Pekin’in olası tutumuyla ilgili bir husus daha var: Çinliler, Doğu Türkistan’daki radikal İslamcı meydan okuma nedeniyle epeyce kaygılılar. Çin, Türkiye’nin bölge politikasından dolayı mutsuz. Çinliler, Uygurların Suriye’de IŞİD ve Nusra’nın saflarında savaşa katılmasından dolayı da Türkiye’yi sorumlu tutuyor. Eğer Pekin, Türkiye’ye yeşil ışık yakacaksa terörle mücadele çerçevesinde özel bir fasıl açacaktır.

Çin fazla göze batmadan Suriye ile askeri ilişki geliştiriyor. Çinliler burada sadece Ortadoğu denkleminde olma amacıyla değil yarın kendilerini evde vuracak tehdidi Suriye’deyken bertaraf etme beklentisiyle hareket ediyorlar.

Şanghay perspektifinin ABD ile ilişkileri nasıl etkileyeceği de çok önemli. ABD’de iktidardaki iki parti yer değiştirir ama Asya-Pasifik siyaseti kolay kolay değişmez. Yeni Başkan Donald Trump, Japonlar ve Korelilere, “Sizi koruyacaksam benim çıkarım ne olacak” diyerek tüccar kesilse de ABD’nin Çin’i baskılama stratejisinden vazgeçemez. Yani buna izin vermezler.

ABD’nin 1991’den beri izlediği temel strateji Batı Avrupa, eski SSCB toprakları ve Güney-Batı Asya’da bir devleti küresel güce kavuşturacak kaynaklara erişimini engellemektir. Kafkasya, Orta Asya, Doğu Avrupa ve Ortadoğu’daki Amerikan müdahaleleri bu stratejiden bağımsız ele alınamaz. O yüzden bu hedefe göre Trump’a da bir ayar çekilecektir.

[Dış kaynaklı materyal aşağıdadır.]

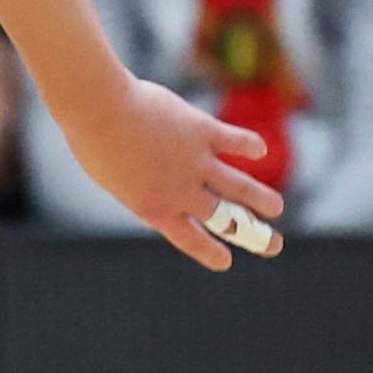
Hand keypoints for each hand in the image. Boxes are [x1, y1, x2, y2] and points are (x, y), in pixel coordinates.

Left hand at [67, 77, 284, 269]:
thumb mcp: (115, 180)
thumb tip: (162, 186)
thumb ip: (143, 188)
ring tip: (275, 208)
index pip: (191, 239)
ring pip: (241, 187)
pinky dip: (250, 147)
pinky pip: (236, 141)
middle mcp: (181, 191)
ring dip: (262, 199)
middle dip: (254, 235)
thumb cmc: (96, 143)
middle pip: (227, 220)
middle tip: (273, 244)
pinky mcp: (203, 131)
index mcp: (155, 209)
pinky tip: (259, 150)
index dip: (211, 252)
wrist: (100, 110)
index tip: (225, 262)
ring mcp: (195, 162)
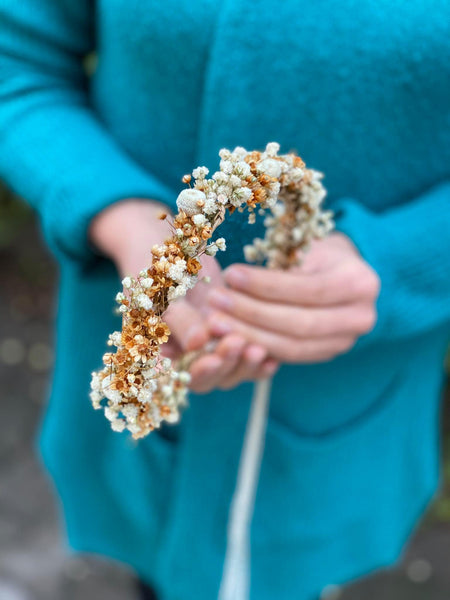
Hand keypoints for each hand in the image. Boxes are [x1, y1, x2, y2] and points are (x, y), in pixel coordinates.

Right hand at [89, 199, 277, 391]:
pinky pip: (245, 355)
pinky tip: (273, 358)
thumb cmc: (156, 268)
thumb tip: (198, 342)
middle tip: (240, 344)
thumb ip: (179, 320)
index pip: (180, 376)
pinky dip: (258, 359)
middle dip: (226, 364)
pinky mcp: (230, 336)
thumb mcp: (163, 291)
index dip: (199, 371)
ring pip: (231, 370)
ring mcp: (209, 349)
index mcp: (161, 353)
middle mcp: (185, 357)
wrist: (166, 246)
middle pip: (210, 378)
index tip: (214, 358)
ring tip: (261, 350)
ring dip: (245, 363)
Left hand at [207, 233, 379, 362]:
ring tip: (216, 321)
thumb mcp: (305, 246)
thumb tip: (233, 278)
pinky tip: (231, 335)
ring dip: (249, 335)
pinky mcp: (328, 353)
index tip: (230, 274)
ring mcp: (346, 341)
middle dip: (252, 314)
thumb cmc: (317, 251)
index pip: (306, 288)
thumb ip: (281, 264)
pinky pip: (289, 356)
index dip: (265, 285)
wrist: (341, 271)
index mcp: (360, 283)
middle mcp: (361, 317)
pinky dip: (258, 346)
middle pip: (299, 323)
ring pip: (292, 346)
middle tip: (215, 302)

Ankara bir tarafta Trump döneminde Atlantik’le yeni bir başlangıç hayali kuruyor. Diğer tarafta ABD’nin öncelikli tehdit saydığı iki güçle saf tutuyor. Oval Ofis’te kim oturursa otursun NATO’daki bir müttefikin Çin ile ABD arasında kurulan tahterevallide gidip ağırlığını karşı tarafa bindirmesine seyirci kalmaz. Yani Şanghay yolu görünenden hayli uzun ve taşlı.


Fehim Taştekin Kimdir?

İstanbul Üniversitesi Siyasal Bilgiler Fakültesi’nden mezun oldu. Gazeteciliğe 1994’te başladı. Yeni Şafak, Son Çağrı, Yeni Ufuk, Tercüman, Radikal ve Hürriyet gazetelerinde çalıştı. Muhabirlik, editörlük ve dış haberler müdürlüğü yaptı. Ajans Kafkas’ın kurucu yayın yönetmeni olarak Kafkasya üzerine çalışmalar yürüttü. Kapatılıncaya kadar İMC TV’de “Doğu Divanı”, “Dünya Hali” ve “Sınırsız” adlı programların yanı sıra MedyascopeTV ve +GerçekTV’de dış politika programları yaptı. BBC Türkçe’nin analiz yazarları arasında yer alıyor. Al Monitor ve Gazete Duvar’da köşe yazılarına devam ediyor. Kafkasya ve Orta Doğu üzerine saha çalışmaları yürüttü. “Suriye: Yıkıl Git, Diren Kal”, “Rojava: Kürtlerin Zamanı” ve “Karanlık Çöktüğünde” adlı kitaplara imza attı.